Top Chef, de Philippe Etche­betz à Théo Gran­di­dier

Au grand éner­ve­ment de nos amis de la pétanque qui s’acharnent à décla­rer qu’il n’ y a rien de meilleur qu’une bonne blanquette de veau et, ajou­te­rait-t-on, une bonne paire de charen­taises. Le saumon de bras­se­rie, tradi­tion­nel­le­ment accom­pa­gné de riz et de rata­touille en petits cubes n’a ici pas lieu d’être. Il est servi en grav­lax au bitter orange et agré­menté de pétales de bette­rave. Le jeune cuisi­nier Théo Gran­di­dier, qui avait parti­cipé à l’émis­sion Top chef saison 5, ne termi­nait que deuxième, butant sur le podium avec sa décli­nai­son de tarte­lette au radis et hibis­cus. Philippe Etche­betz, plutôt que de le frap­per à coups de Miche­lin sur la tête dans ses accès de colère de type « en 150 ans de carrière, je n’avais jamais vu ça », l’a même féli­cité. Ce talent, qui corres­pond à cette météo­ro­lo­gie qu’on pour­rait appe­ler l’air du temps, montre comment la physio­lo­gie de « bar de quar­tier » a évolué.

Stupé­fiant, restau­rant bistro­no­mique à Lyon 9

La présen­ta­tion des assiettes est indu­bi­ta­ble­ment plus esthé­tique, inspi­rée des grandes tables et des loisirs créa­tifs. Le « finger façon Snickers », détour­ne­ment des souve­nirs d’en­fance dévo­lus à l’in­dus­trie sucrière, au-delà d’être bon ou doudou cara­mé­lisé, est prêt à parti­ci­per au top chef des arts déco­ra­tifs. Tavelé de grosses noisettes torré­fiées, il semble entrer en suspen­sion dans sa longue assiette grâce à une ganache en forme de ressort. Le propos n’est pas le coupage de cheveux en quatre. On a été séduit par de simples asperges vertes servies avec un jus de viande légè­re­ment réduit.

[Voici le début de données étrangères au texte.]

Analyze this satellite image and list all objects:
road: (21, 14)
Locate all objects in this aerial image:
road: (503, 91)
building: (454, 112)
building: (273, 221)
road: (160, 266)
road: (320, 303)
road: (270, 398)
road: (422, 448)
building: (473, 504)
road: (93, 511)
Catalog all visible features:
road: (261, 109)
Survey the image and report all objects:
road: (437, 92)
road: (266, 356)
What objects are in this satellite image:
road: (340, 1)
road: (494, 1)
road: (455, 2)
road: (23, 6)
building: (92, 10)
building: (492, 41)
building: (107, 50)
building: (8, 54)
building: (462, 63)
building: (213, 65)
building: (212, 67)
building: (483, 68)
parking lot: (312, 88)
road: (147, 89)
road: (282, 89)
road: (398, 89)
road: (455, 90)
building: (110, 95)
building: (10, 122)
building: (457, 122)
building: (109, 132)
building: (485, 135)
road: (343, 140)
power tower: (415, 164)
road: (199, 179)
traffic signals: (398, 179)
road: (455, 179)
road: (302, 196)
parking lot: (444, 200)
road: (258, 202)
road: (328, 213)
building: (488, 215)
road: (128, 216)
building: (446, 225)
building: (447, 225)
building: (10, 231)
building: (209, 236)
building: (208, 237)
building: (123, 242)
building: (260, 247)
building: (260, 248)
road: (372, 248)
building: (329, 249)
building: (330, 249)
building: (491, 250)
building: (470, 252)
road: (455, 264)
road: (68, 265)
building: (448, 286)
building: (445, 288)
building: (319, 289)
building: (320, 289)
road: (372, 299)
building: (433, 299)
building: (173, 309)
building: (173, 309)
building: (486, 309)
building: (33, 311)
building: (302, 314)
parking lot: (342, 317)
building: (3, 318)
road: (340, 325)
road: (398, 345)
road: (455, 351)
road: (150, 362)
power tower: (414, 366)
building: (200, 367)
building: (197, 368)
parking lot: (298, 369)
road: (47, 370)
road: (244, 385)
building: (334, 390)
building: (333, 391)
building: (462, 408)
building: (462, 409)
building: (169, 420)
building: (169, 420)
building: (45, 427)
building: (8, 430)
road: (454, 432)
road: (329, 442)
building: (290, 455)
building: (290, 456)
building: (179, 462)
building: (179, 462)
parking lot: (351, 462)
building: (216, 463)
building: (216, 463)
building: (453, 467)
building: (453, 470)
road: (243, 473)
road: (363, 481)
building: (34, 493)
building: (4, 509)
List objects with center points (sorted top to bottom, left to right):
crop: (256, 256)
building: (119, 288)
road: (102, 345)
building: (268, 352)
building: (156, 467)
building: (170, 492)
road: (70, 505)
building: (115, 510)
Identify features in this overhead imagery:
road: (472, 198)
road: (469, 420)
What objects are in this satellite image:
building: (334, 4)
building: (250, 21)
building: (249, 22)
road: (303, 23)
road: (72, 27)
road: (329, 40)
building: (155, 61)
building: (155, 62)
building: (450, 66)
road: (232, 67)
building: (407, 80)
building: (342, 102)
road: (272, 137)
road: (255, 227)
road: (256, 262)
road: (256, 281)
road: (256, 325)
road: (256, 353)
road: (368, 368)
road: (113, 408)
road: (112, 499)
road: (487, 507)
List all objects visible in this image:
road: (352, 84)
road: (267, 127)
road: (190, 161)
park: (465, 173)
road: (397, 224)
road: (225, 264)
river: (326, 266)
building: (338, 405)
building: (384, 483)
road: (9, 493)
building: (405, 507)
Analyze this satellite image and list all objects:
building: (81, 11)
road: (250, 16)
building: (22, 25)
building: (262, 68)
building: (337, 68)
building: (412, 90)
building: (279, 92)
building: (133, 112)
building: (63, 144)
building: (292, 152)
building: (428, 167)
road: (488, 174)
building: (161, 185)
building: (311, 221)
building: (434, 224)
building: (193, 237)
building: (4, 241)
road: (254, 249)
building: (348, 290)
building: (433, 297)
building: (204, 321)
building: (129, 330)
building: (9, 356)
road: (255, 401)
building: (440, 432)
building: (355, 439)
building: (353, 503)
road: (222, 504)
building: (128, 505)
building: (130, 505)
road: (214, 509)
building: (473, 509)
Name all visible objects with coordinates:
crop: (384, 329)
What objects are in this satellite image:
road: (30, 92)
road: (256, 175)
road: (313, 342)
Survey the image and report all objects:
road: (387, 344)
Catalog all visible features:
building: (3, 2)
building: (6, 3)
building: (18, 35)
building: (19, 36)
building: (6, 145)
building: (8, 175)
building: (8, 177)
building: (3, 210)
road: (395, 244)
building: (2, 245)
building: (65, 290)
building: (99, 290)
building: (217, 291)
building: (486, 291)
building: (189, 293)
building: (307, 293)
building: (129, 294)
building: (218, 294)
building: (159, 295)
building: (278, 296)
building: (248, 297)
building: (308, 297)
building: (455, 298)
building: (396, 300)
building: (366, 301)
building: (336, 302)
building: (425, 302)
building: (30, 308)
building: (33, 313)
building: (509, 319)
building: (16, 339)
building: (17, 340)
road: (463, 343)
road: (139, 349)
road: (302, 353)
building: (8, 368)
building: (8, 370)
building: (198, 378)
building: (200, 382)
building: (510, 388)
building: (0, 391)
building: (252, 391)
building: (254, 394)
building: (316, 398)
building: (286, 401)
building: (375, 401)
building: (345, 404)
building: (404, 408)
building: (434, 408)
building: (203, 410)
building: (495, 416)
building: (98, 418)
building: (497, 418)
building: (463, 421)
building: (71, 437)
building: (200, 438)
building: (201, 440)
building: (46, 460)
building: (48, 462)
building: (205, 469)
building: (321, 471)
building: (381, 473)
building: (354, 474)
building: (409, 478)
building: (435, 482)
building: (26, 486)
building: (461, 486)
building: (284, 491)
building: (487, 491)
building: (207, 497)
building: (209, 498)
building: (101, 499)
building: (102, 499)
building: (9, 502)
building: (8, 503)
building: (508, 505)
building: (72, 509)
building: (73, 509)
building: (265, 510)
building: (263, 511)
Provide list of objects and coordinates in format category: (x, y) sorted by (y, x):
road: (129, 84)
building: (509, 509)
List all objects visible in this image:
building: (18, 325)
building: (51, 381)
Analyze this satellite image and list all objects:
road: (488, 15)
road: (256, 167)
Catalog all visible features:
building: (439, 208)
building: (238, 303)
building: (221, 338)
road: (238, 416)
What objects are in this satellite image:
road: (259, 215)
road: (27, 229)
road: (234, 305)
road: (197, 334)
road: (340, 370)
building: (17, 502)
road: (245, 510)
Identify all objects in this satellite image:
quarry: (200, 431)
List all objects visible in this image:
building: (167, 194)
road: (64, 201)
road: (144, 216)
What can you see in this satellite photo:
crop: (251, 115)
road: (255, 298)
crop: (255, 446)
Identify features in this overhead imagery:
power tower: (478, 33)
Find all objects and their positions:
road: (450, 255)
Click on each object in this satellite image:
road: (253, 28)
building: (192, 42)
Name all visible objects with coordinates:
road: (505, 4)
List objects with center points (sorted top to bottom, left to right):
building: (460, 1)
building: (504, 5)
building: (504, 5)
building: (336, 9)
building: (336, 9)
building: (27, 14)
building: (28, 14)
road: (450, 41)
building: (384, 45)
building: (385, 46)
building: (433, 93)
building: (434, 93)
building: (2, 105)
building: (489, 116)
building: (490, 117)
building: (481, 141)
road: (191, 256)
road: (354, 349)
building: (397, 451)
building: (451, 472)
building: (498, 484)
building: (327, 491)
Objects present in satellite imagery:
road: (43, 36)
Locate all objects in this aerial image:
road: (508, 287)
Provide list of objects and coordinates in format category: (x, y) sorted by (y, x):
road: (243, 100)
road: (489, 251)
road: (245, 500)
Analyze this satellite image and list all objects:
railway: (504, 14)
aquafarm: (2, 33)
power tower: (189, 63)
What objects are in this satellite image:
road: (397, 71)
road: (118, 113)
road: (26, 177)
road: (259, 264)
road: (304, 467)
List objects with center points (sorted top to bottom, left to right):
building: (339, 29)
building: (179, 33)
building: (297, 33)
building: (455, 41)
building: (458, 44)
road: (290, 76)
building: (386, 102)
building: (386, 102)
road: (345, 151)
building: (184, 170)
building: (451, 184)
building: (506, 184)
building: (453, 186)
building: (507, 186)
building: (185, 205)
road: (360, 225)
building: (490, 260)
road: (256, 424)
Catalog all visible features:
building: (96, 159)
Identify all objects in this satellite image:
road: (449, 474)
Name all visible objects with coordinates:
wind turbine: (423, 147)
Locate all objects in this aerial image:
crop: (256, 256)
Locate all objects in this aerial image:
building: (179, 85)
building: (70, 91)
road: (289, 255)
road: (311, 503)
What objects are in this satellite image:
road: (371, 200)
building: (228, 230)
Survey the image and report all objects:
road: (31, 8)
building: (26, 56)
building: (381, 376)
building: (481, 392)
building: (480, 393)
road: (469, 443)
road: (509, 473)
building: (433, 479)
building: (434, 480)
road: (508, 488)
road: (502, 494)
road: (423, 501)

Bonne cuisine, cadre élégant

L’air du temps créé évidem­ment de nouveaux poncifs. Les arts de la rue ou street food en pleine vibe se retrouvent dans une compo­si­tion (réus­sie) wrap et houmous. L’ail noir (issu de la fermen­ta­tion), qui a succédé à la vague d’in­va­sion des tran­chettes de radis et de la grenade, rejoint un pressé de bœuf snacké. Quant au conqué­rant sablé breton, il appa­raît évidem­ment au géné­rique des desserts. Nouveaux codes, nouveaux plai­sirs. Bonne cuisine, cadre élégant (les grosses lettres sur les murs, quand on observe bien, forment le mot Stupé­fiant), jolie carte des vins et excellent accueil de Méla­nie. On évite de rester assis sur la b(l)anquette.

Stupé­fiant. 17 rue des Tanneurs, Lyon 9e. Fermé samedi et dimanche. Formule : 19 euros (midi). Menu : 23 euros (midi). Soir du mercredi au vendredi en version assiettes à parta­ger et bar à vins (de 7 à 18 euros).